加藤:なんか、「創っている人」しか描けない、って思ったんだよね。自分が親身になって描けるのは。ゴッホが創ったTシャツがパクリって言われるっていうくだりあるでしょ、ああいうのとかね…何かを創っている人にしか自分を照らし合わせられなかったんですよね。自分の全然知らない世界のことは描けないし、描く気もないしって思って。絵描きとか音楽を創る人とか、そういう人のことだったらなんとか自分にもわかるから。これだったらきちんと伝わるかなって。
トキタ:それはこの間も言っていた「登場人物は自分」っていう話ですね。そう言われると、この主人公3人、最初僕は堺が加藤くんの投影かなと思っていたんだけど、3人がそれぞれ加藤くんの「ある部分」なんだよね。正二も、ゴッホも。
*ゴッホちゃんはハーフでした*
大須賀:あ!ついにこのタイミングが来ましたね。みんな大好き、ゴッホの話をしましょう。ヒロイン像としてのゴッホは、どうつくったんですか?
加藤:ゴダールの、セシルカットの、あの人。えーと…
トキタ:ジーン・セバーグ。「勝手にしやがれ」のころの。
ジーン・セバーグ:1950年代後半から70年代初頭にかけて活躍したアメリカ出身の女優。サガンの有名な小説の映画化『悲しみよこんにちは』(1957年)やゴダール初の長編映画『勝手にしやがれ』(1960年)に出演すると、印象的なショートカットが「セシルカット」と呼ばれ大流行した。
加藤:造形的には彼女がモデルですね。まんま持ってくるってことはないけど。ショートカットの方がいいだろう、っていうくらいなんだけど。でも、やってみたらあの髪描くの、手間かかるんだよね(笑)スクリーントーン貼るのが大変で。長髪をスミで描く方が簡単だったなーと。でも裏設定としてハーフっていうことになってたからね、ゴッホ。
大須賀:あっ、そうなんですね。ハーフなんですねゴッホ!
加藤:うん。なに人でも良いんだけど…ゴッホのお父さんを出すエピソードも考えたんだよね、当時。髪の色の理由とか全部わかるっていう。
トキタ:たしかにゴッホの家族は出てこないですよね。正二と堺の家族は非常に印象的な役回りで出てくるのに。

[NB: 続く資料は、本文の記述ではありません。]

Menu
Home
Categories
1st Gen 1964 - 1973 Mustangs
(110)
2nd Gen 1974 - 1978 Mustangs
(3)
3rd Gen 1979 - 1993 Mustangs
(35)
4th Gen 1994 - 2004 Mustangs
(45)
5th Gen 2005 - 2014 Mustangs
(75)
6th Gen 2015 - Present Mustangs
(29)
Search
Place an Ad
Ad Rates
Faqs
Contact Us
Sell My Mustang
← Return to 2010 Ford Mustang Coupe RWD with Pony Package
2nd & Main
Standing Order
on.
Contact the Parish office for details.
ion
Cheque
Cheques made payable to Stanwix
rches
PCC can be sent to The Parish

加藤:いや、本来はあるべき描写だとは思うんだよね、ゴッホちゃんの家族。今だったらおれ、やっちゃうとも思うんだけど…うーん、でも、あっても邪魔だったかなーとも思うけどね。
大須賀:ゴッホの家族が出てこないかわりに、ゴッホの就職先が、家族になるんだよね。
加藤:うん、そうだね。
*これは青春悲劇でしょう*
大須賀:で、二人が大好きなゴッホちゃんが別の人と結婚するのが切ないんですけど…この結婚相手には加藤くん自身の要素あるんですか?
加藤:いや、彼は僕の、恋愛上の仮想敵ですね。
大須賀:あー、わかる気がする。そうなんですよ。これ、お話の表面的には、最後、みんな大人になって仲良くなりました、なんだけど、でも僕、彼は敵に見えるんですよ。嫌なやつではないんですけどね、だからこそっていう。

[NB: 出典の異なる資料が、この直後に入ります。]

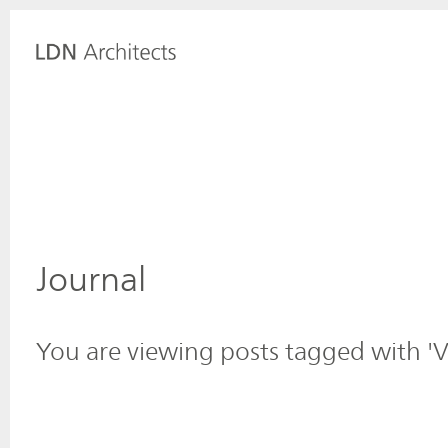
Journal
You are viewing posts tagged with 'V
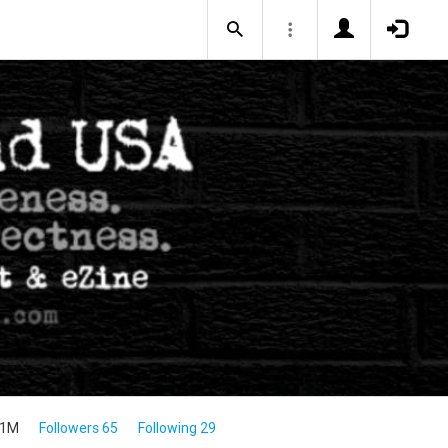
.1M
Followers 65
Following 29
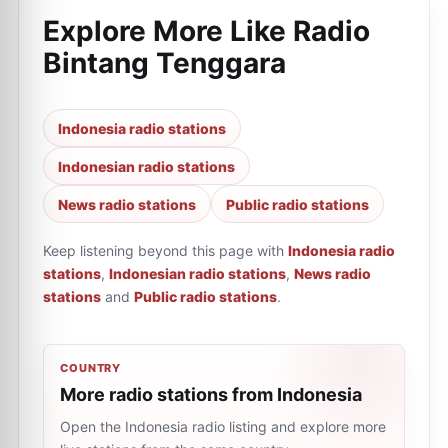
Explore More Like
Radio
Bintang Tenggara
Indonesia radio stations
Indonesian radio stations
News radio stations
Public radio stations
Keep listening beyond this page with
Indonesia radio
stations
,
Indonesian radio stations
,
News radio
stations
and
Public radio stations
.
COUNTRY
More radio stations from Indonesia
Open the Indonesia radio listing and explore more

加藤:完全に敵だよね。敵視して描いてたよ。あんくらい良いやつだと、手の出しようがなくて。ゴッホが好きになる人ってあんな男性かなと。堺と正二じゃないなっていう。だからまた僕は主人公ふたりをコテンパンにしてるんだよね。女のコが連れていかれちゃったっていうあの感じ。「持っていかれちゃった感」が、おれ、好きなんだろうね。自分のことをいじめてるんだよね。正面切って夢をかなえる、みたいなのをちょっとクサいよ、と思ってるのもあるんだろうね。
トキタ:照れみたいなものもあるんですかね。
加藤:あー、あるね、それはね。
大須賀:そのナイーブさが共感できるんですよね。
加藤:うーん・・・フラれたほうがかっこいいっていうのはありますね。それはね。
大須賀:最後にゴッホに子どもが生まれて大団円、っていうのは、どういう感覚で考えたんですか?
加藤:残酷過ぎるよね(笑)でも、男と女がくっついたら子どもは出来るでしょ、っていう、それだけ。そんで、「友だち」はその成長を横で見ていかなければならない、っていう残酷さ。
トキタ:じゃあこれ表面的には「めでたしめでたし」な感じなんだけど、でもやっぱりこれは残酷な話として実は描いている。
加藤:そうだね・・・これは青春悲劇でしょう。
大須賀:好きな子が母親になっちゃうっていう。
加藤:うん・・・自分でもよくわからないけど。
*改定版に向けて、情報を募集しています(笑)*
大須賀:自分で気に入っている回はありますか?
加藤:絵で言うと…うーん、2話目が好きかな。連載スタートで、これからやれるんだってことで、絵に力が入っている。
大須賀:これからモノづくりで生きていくぞ!っていう主人公たちの高揚感と、これから連載を始めるぞ!っていう加藤くんの高揚感がシンクロしているのかもしれないですね。で、読者は、特にモノづくりをしている読者は、その高揚感にすごく共感するんですよね。読んでいてとても幸せな気分になる。
加藤:そうだね。うん。で、雑誌のペースも確か季刊か隔月で、絵に時間がかけられたんですよ。
トキタ:絵の描き込みがすごいから時間欲しいですよね。ゴッホのアトリエや作品も描かなきゃいけないし。あ、あと、中古レコード屋とかの描き込みもすごいですよね。レコ好きとしてはワクワクする(笑)。棚のレコードも、ちゃんと1枚1枚厚みがあって、壁に飾られてるジャケットも…
大須賀:ポールの1STもあるし、あっ、そうかこれビートルズ解散の原因、ここで出てくるんだ。あとケニー・ランキン。これは普通に好きだったんだよね?
加藤:そう。あとこのシーンで言うと、じつはみんなに訊きたいことがあるんですよ。正二が店のレコードを聴いてジャケット見ながら「お、いいね」って言ってるコマあるでしょ?
トキタ:あるある。
加藤:このレコードって、良いの?
トキタ・大須賀:(爆笑)
加藤:おれ、わかんないんだよ。ここはダブルジャケットの名盤が欲しくて、手元にこれしかなくて、それっぽいから描いたんだけど、実際の音楽的評価はどうなんだろう。ていうか、そもそも誰だっけこれ(笑)
大須賀:あはは。そうなの。これ、僕もディスクガイドや店頭でよく見た記憶があって、このコマ見るたびに引っかかってるんだけど、誰の何だっけ、って思い出せなくて。トキタくんわかる?
トキタ:えーと・・・あれ?なんだっけこれ。
加藤:見たことあるよね、レコ屋でよく見たよね。
トキタ:見た見た。
大須賀:なんだっけねー。これを読んだ人で知っている人がいたら教えてください(笑)
加藤:でさ、これ、たいしたレコードじゃなかったら、このジャケだけ描き直して改定版出そうか。